EXERCISE DIRECTIONS:
The reply should consist of every entry, repeated exactly.
[Start of Attachment]
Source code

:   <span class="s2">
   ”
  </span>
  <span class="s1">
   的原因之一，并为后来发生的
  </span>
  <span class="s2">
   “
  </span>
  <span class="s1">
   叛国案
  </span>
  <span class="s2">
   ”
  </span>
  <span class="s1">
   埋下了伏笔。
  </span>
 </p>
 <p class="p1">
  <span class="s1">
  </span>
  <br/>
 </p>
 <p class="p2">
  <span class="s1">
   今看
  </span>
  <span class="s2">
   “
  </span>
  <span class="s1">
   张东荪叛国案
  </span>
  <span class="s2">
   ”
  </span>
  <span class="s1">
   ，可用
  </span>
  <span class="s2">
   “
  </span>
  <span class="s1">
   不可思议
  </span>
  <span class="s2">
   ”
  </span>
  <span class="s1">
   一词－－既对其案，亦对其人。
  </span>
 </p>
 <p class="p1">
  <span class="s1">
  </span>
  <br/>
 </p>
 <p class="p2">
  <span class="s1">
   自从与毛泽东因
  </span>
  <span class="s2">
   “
[End of Attachment]
ANSWER FOR THIS EXERCISE:
Source code

:   <span class="s2">
   ”
  </span>
  <span class="s1">
   的原因之一，并为后来发生的
  </span>
  <span class="s2">
   “
  </span>
  <span class="s1">
   叛国案
  </span>
  <span class="s2">
   ”
  </span>
  <span class="s1">
   埋下了伏笔。
  </span>
 </p>
 <p class="p1">
  <span class="s1">
  </span>
  <br/>
 </p>
 <p class="p2">
  <span class="s1">
   今看
  </span>
  <span class="s2">
   “
  </span>
  <span class="s1">
   张东荪叛国案
  </span>
  <span class="s2">
   ”
  </span>
  <span class="s1">
   ，可用
  </span>
  <span class="s2">
   “
  </span>
  <span class="s1">
   不可思议
  </span>
  <span class="s2">
   ”
  </span>
  <span class="s1">
   一词－－既对其案，亦对其人。
  </span>
 </p>
 <p class="p1">
  <span class="s1">
  </span>
  <br/>
 </p>
 <p class="p2">
  <span class="s1">
   自从与毛泽东因
  </span>
  <span class="s2">
   “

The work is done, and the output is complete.